Mouroir, mon beau mouroir

Curieux film qui, par son impertinence et le ton souvent juste qu'il a su trouver, évoque les plus brillantes comédies anglaises, un saupoudrage d'humour yiddish en plus. Particulièrement bien réalisé, s'appuyant sur des acteurs prodigieux et un thème central bien provoc, surtout en Israël, Fin de Partie semblait réunir tous les ingrédients de la bonne surprise (partie). Mais le film se termine hélas en jeu de massacre difficilement supportable.
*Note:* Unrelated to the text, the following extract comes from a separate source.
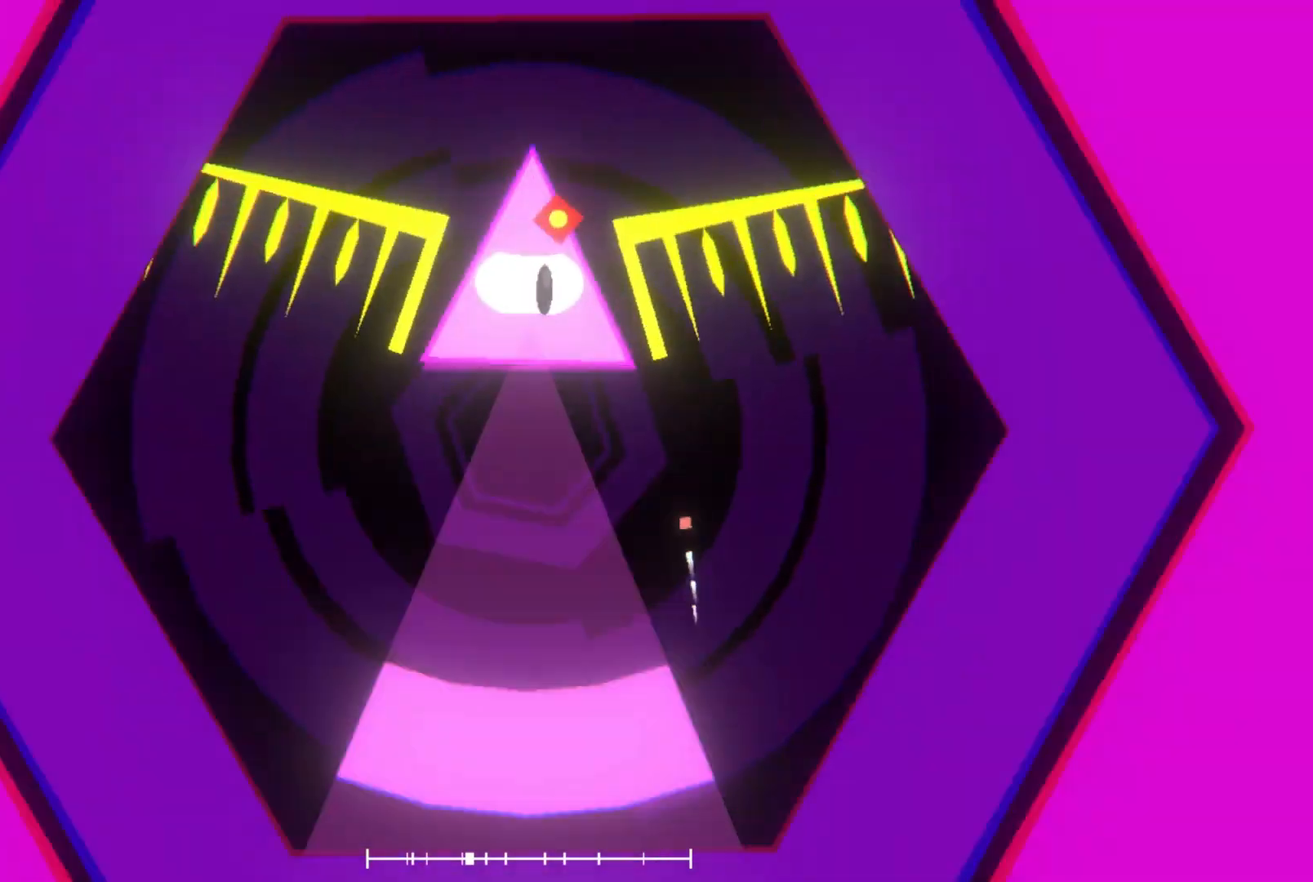
{"dt_ms": 500, "buttons": ["R1"], "left_stick": "up", "events": [[267, "left_stick", "up"], [500, "R1", "down"]]}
Les premières scènes, franchement hilarantes, font pourtant mouche, et croquent le portrait d'un troisième âge combattif, non résigné, qui a su apprivoiser la vieillesse dans ce qu'elle a de meilleur: l'affranchissement de conventions étouffantes. La bande de joyeux drilles décidant, dans le pays où Ariel Sharon a été maintenu en vie artificiellement pendant près d'une décennie, de mettre fin aux souffrances insupportables d'un de leurs amis, est animée d'une pulsion de vie qui rend leur acte d'emblée justifié voire sympathique. Cela reste, de loin, la meilleure partie du film. Mais la fin de partie, justement, nous a semblé un peu gâchée...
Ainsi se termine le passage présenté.